Work task –
Find the lines of the material below that include the string "kifissia", then copy each one.

Data –
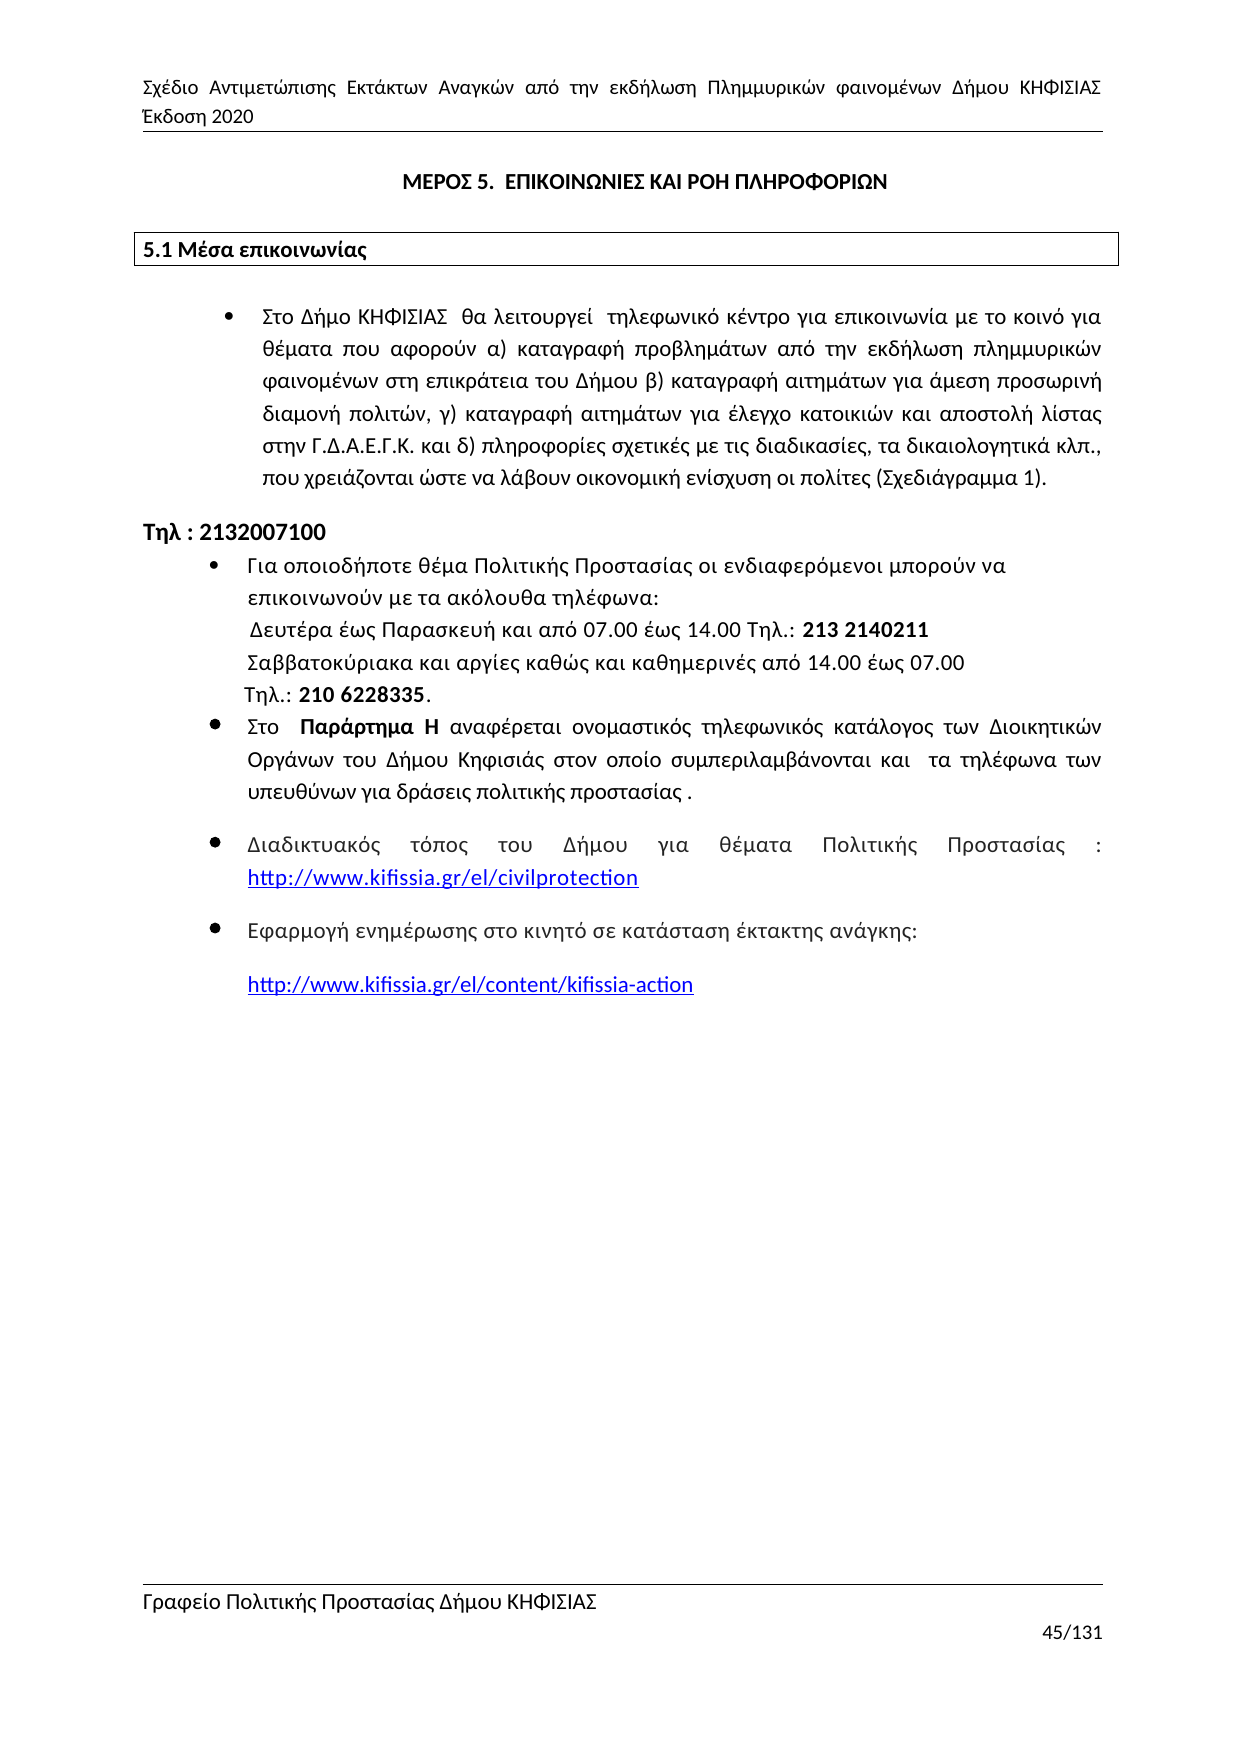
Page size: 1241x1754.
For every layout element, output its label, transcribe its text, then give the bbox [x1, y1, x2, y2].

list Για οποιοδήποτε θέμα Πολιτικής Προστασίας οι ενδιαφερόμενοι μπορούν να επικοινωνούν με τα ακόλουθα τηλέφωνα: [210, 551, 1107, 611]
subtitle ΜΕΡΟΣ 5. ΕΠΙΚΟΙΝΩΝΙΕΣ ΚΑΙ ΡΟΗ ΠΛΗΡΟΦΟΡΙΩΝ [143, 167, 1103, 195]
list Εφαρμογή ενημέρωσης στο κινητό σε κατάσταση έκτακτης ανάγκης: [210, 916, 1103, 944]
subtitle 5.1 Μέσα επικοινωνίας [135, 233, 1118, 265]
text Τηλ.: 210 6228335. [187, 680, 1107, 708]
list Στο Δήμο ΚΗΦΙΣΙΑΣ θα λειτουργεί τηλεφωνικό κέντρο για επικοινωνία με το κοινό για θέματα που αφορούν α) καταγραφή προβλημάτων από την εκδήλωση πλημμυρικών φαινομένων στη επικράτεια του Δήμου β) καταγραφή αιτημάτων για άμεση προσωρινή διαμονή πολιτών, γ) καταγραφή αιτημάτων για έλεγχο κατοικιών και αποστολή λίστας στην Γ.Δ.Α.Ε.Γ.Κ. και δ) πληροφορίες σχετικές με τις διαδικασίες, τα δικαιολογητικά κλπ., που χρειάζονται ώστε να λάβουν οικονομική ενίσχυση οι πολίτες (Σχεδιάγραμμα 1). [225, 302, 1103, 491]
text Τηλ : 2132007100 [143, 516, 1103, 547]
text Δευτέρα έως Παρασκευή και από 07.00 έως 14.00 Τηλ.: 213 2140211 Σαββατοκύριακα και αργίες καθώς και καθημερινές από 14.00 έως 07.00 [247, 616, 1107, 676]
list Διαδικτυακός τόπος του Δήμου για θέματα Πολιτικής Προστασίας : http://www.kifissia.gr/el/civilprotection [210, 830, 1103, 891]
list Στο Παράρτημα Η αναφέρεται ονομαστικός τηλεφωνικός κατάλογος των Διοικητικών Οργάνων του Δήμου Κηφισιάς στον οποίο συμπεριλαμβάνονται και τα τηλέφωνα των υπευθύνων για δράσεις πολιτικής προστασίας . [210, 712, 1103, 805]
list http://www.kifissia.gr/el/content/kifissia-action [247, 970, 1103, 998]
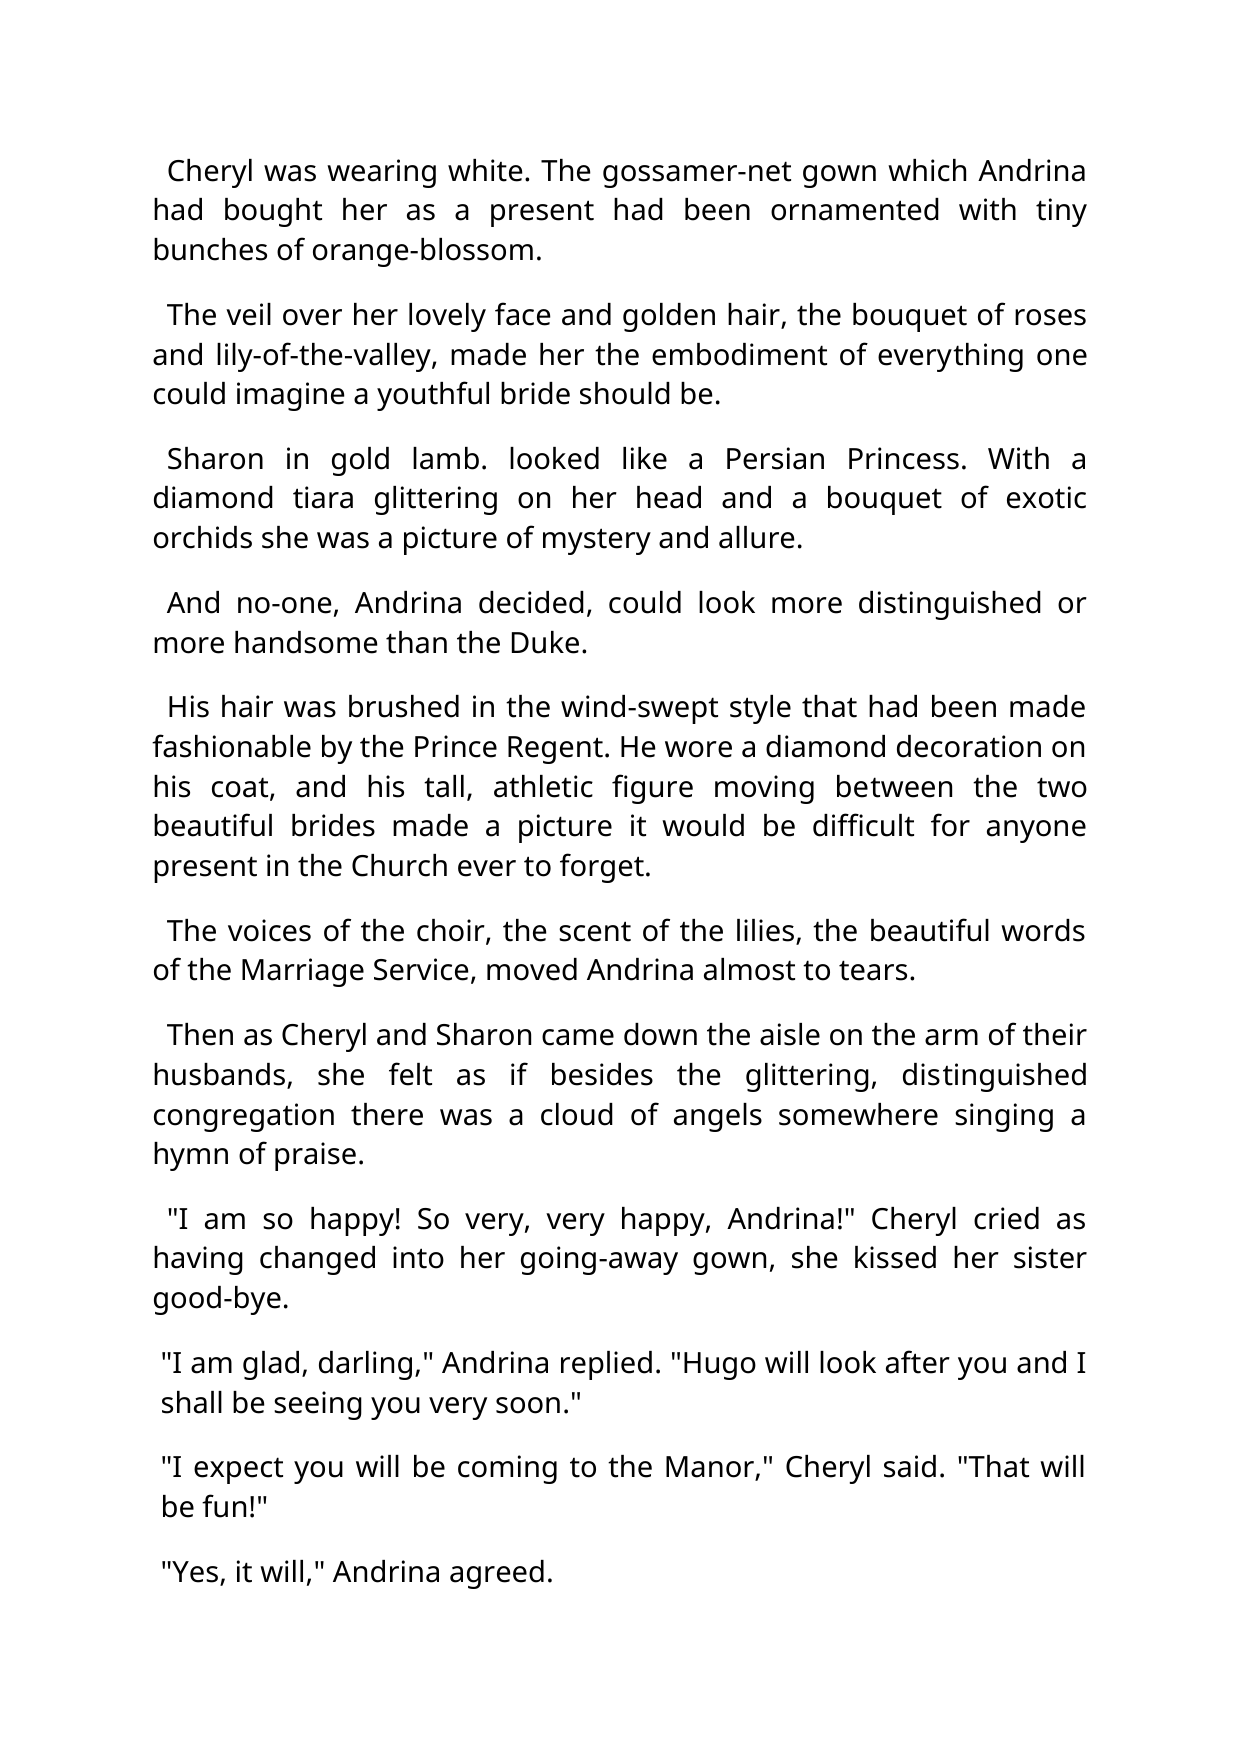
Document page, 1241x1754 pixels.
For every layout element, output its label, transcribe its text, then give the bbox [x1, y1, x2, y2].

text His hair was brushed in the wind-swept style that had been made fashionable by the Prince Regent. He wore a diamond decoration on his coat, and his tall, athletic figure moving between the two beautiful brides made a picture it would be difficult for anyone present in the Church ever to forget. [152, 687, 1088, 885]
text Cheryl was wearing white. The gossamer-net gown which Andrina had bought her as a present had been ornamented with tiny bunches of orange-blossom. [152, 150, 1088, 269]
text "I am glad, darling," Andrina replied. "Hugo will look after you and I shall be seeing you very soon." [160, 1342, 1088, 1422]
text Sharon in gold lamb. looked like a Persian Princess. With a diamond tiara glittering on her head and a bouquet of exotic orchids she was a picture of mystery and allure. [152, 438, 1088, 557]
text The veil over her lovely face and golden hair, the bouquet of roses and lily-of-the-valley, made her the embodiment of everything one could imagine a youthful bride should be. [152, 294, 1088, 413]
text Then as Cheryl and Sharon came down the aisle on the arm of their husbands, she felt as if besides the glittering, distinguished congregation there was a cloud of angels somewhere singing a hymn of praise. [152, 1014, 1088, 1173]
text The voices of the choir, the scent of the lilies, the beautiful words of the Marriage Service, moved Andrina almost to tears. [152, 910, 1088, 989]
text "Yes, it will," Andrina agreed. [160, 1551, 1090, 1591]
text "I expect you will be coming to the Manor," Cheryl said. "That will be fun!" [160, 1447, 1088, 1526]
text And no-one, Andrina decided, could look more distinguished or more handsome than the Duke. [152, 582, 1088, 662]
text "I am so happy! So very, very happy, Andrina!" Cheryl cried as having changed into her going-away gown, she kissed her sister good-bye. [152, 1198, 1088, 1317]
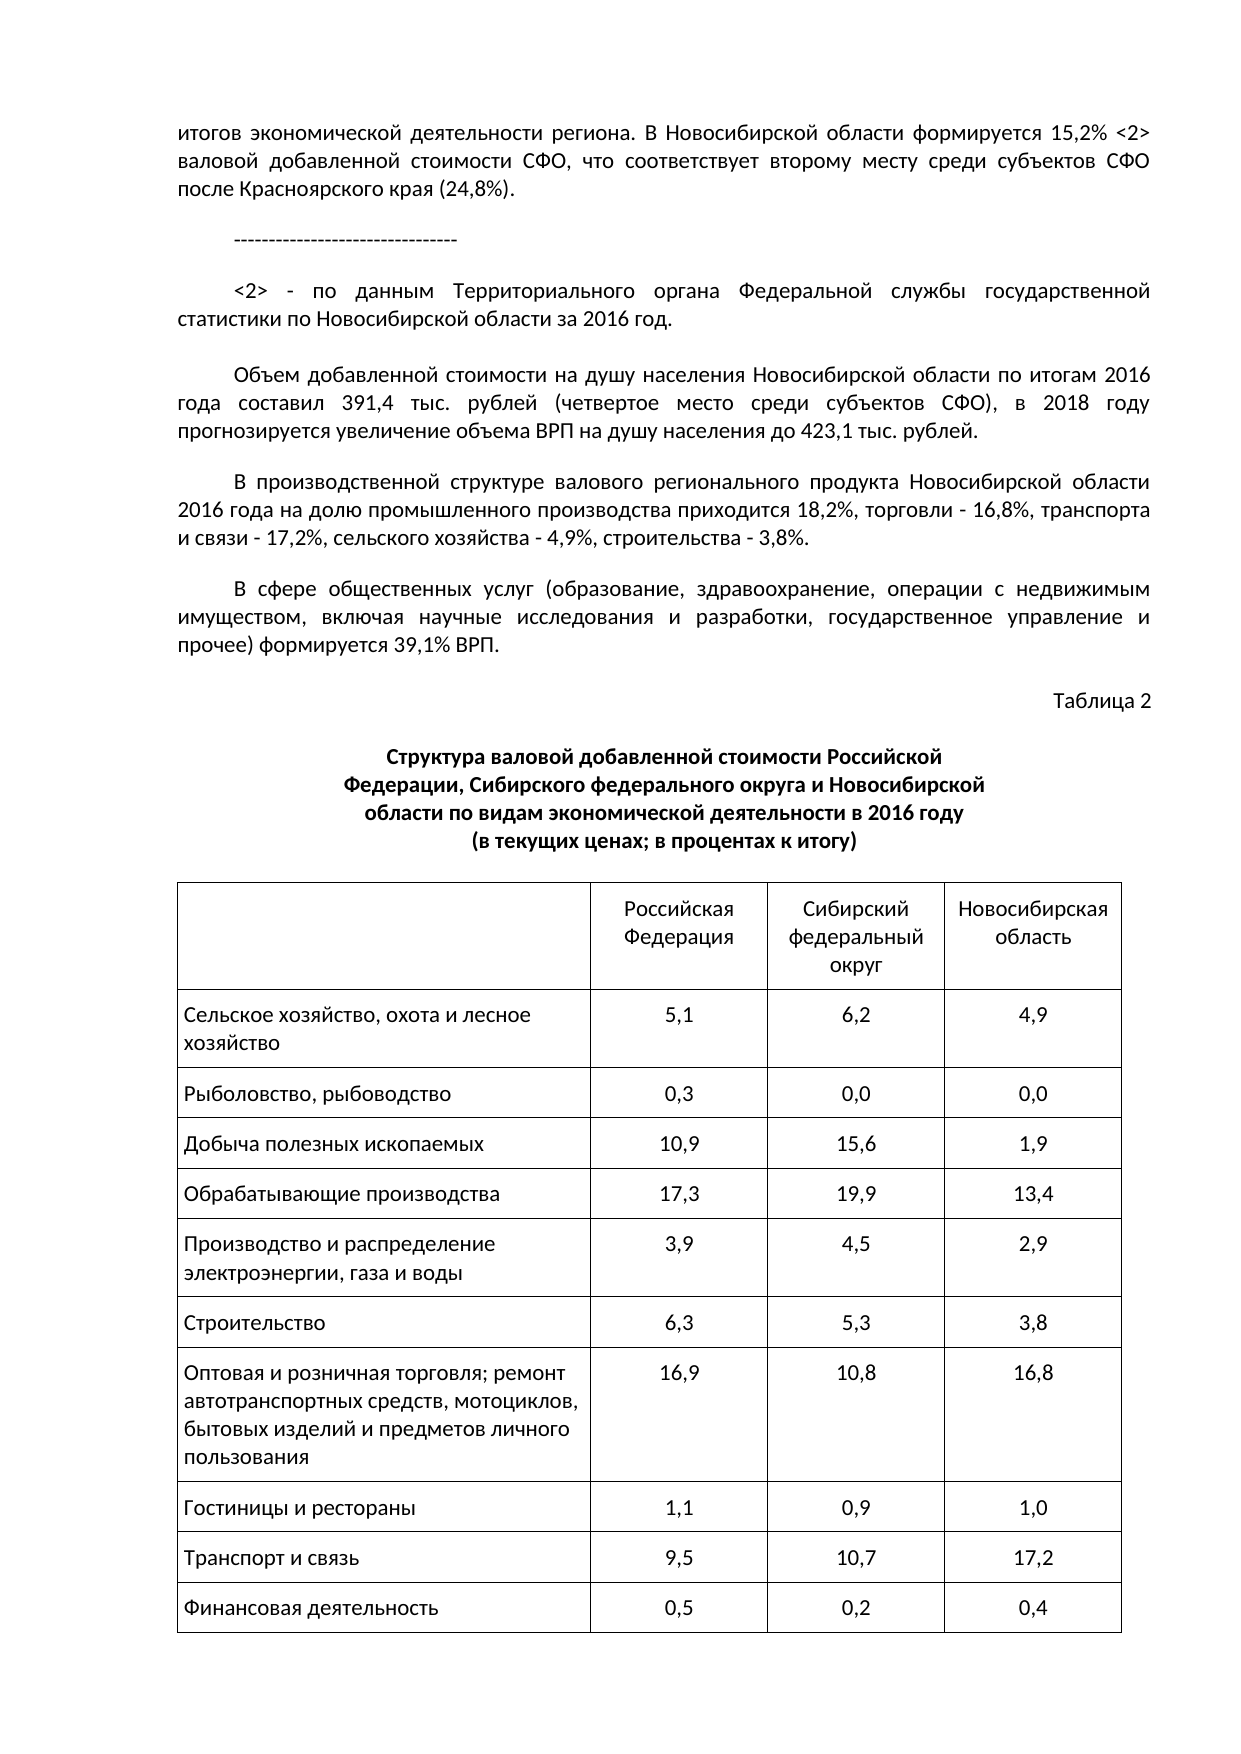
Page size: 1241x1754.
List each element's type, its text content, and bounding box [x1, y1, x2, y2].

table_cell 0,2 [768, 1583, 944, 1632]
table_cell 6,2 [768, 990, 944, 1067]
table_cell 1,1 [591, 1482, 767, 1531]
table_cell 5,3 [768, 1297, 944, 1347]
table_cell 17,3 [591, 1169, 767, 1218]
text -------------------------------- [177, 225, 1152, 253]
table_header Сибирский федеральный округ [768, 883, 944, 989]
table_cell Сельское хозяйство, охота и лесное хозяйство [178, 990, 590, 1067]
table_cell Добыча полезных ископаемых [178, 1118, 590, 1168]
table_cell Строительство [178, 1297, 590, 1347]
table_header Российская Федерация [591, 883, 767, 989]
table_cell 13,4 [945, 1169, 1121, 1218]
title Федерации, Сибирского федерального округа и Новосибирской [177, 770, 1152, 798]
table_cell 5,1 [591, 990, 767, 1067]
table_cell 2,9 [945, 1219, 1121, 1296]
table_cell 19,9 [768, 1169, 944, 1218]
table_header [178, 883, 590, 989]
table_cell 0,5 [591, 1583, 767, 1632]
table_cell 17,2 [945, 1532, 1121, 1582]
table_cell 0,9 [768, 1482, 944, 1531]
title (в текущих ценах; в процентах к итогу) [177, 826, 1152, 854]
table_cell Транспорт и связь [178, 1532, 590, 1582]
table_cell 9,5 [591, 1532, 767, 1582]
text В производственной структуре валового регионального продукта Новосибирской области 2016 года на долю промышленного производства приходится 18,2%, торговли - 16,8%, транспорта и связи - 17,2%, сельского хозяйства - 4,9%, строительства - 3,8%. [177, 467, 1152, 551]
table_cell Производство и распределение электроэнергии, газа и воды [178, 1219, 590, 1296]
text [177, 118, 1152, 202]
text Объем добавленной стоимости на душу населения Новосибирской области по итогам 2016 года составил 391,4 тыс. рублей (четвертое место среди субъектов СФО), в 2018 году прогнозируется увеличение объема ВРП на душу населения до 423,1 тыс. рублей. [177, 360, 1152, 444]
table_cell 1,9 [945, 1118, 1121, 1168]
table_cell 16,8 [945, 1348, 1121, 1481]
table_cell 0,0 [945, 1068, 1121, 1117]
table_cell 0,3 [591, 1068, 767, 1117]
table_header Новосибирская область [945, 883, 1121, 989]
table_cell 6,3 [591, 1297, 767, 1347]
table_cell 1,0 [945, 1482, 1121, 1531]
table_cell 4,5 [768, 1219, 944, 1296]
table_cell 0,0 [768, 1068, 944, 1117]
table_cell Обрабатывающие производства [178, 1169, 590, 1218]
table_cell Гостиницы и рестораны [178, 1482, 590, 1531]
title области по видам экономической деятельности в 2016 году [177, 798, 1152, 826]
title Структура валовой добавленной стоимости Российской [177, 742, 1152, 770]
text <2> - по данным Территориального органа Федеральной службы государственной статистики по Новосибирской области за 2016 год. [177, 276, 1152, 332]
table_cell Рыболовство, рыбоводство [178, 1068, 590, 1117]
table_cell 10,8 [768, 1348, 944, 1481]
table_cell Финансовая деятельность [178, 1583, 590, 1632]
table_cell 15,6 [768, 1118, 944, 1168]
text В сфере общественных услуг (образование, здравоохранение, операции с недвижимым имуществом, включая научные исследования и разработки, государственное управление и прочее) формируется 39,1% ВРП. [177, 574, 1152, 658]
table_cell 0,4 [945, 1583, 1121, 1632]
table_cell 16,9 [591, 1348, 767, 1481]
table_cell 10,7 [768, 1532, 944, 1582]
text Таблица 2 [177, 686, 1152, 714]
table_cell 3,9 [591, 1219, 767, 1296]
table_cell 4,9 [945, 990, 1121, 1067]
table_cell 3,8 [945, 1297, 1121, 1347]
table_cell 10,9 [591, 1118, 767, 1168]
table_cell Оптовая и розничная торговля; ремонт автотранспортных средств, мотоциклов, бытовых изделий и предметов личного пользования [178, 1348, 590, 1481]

Answer to the exercise –
list Διαδικτυακός τόπος του Δήμου για θέματα Πολιτικής Προστασίας : http://www.kifissia.gr/el/civilprotection [210, 830, 1103, 891]
list http://www.kifissia.gr/el/content/kifissia-action [247, 970, 1103, 998]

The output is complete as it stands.